Pour la socialiste, « il faut toujours essayer de cranter quand il y a une ouverture. Ce sera mieux que rien finalement ». Mais Sylvie Robert reconnaît que « ça peut changer la nature même des festivals. Je comprends leur déception. Il faut se réadapter ».

Du côté des Francofolies, organisées mi-juillet, à La Rochelle, les annonces sont vécues aussi comme une éclaircie. « L’an dernier, en avril, on en était nulle part, sans décision, et là on est en février et on nous dit qu’il pourra y avoir des festivals, c’est déjà formidable » se réjouit le patron du festival, Gérard Pont.

Peu d’espoir pour les Eurockéennes

D’autres, à l’inverse, ont déjà annoncé leur annulation.

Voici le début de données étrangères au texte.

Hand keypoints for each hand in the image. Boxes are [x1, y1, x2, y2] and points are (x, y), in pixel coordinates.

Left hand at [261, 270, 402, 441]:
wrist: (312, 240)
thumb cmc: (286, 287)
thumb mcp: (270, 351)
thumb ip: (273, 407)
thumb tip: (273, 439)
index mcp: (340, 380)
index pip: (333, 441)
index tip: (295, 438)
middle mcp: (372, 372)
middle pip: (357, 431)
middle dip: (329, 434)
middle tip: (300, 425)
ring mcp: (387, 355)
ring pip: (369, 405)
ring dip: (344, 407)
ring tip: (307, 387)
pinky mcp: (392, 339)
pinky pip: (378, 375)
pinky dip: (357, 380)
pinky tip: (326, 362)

C’est le cas du Hellfest, organisé à Clisson, en Loire-Atlantique. Pour le plus grand festival de métal, organiser des concerts assis est inimaginable. « Vous allez avoir une vague d’annulation » prévient Jean-Paul Roland. Pour les Eurockéennes, on sent que les choses sont très mal engagées. La perspective d’une autorisation des concerts debout, évoquée par le ministère si les conditions sanitaires le permettent, lui donne cependant un mince espoir. « C’est la chose à laquelle je m’accroche pour ne pas dire que les Eurockéennes sont annulées » avoue-t-il.

Mais Jean-Paul Roland devra prendre « une décision en mars. Donc ça laisse peu d’espoir d’évolution de ce côté-là ». Trop tôt pour voir si l’épidémie aura suffisamment reculé. « Nous avons déjà vendu 40.000 billets. Donc dans les conditions annoncées hier, on ne pourrait pas le faire tel que prévu. Est-ce qu’on fera quelque chose ? A mon avis, on n’ira pas vers une adaptation. On ira vers une animation territoriale. Mais ça ne s’appellerait pas les Eurockéennes » confie son directeur général.

« Non-distinction entre plein air et in door »

Il s’étonne surtout de « la non-distinction entre plein air et in door. La ministre dit qu’il n’y a pas de différenciation, alors qu’on avait cru comprendre que le virus était plus dangereux en intérieur qu’en extérieur… » Lui, comme de nombreux organisateurs, misent maintenant sur les concerts-tests qui vont être organisés à Marseille et Paris en salle. Il est d’ailleurs partie prenante pour celui organisé dans la capitale (lire notre article sur le sujet). « Il faudra analyser les choses scientifiquement » soutient-il.

Sylvie Robert ajoute qu’un autre concert test, celui-ci en plein air, « sera organisé en avril au festival No Lolo, à Saint-Malo ». « Il faut être vigilant et voir si on peut pousser un peu plus la porte, si les conclusions sur ces concerts sont optimistes. Je parie beaucoup sur le résultat des concerts-tests. On verra s’il faut différentier les conditions selon l’extérieur et l’intérieur » imagine la socialiste.

Le gouvernement prévoit aussi un fonds d’aide de 30 millions d’euros. De quoi compenser les pertes ou aider ceux qui se maintiennent. D’autant que les bars et la restauration, source importante de recettes, ne sont pour le moment pas prévus au protocole. « Il faudra bien vérifier si le fonds de compensation suffit », souligne Sylvie Robert, « c’est un premier pas, mais je pense que ça ne suffira pas ».